Washington D.C. - Die Ereignisse vom 6. Januar 2021 erzeugen weiterhin einen enormen Nachhall in den USA. Der Sturm der von Donald Trump aufgestachelten Randalierer, die das US-Kapitol am Tag der Verlesung der Voten der Wahlleute durch Vizepräsidenten Mike Pence im Kongress unterbrochen und massive Verwüstungen hinterlassen hatten, soll sich auf keinen Fall wiederholen.

Neben einem mehr als zwei Meter hohen Zaun sollen verstärkte Einheiten der Nationalgarde das Kapitol in Washington D.C. vor weiteren Angriffen schützen.

Washington D.C. rüstet auf - mit einem Zaun und der Nationalgarde

Das Entsetzen darüber, wie leicht es den Chaoten mit den Trump-Flaggen am 6. Januar gemacht wurde, hat dafür gesorgt, dass rund ums Kapitol in Washington D.C. nun verschärfte Sicherheitsmaßnahmen aufgefahren werden. Um einen weiteren Angriff auf das Parlamentsgebäude zu verhindern, wenn Joe Biden am 20. Januar in das Amt des US-Präsidenten eingeführt wird, wurde als erste Maßnahme ein über zwei Meter hoher Zaun um das Kapitol-Gelände installiert.

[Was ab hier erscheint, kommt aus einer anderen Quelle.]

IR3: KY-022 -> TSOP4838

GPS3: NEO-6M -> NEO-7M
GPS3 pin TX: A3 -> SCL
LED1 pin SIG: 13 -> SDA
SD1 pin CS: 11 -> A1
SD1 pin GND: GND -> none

Der engmaschige Zaun, der sich von der Constitution Avenue zur Independence Avenue und von der First Avenue in die Nähe des Teichs vor dem US-Kapitol zieht, soll verhindern, dass wieder Hunderte Fans von Donald Trump widerrechtlich auf den Vorplatz des Parlamentsgebäudes drängen können. Doch damit nicht genug. Eine der lautesten Kritikpunkte an der Sicherheitspolitik vom 6. Januar war die viel zu lasche Präsenz von Sicherheitskräften, die sich heillos überfordert einer Übermacht aus zum Staatsstreich aufgelegten Kriminellen stellen mussten.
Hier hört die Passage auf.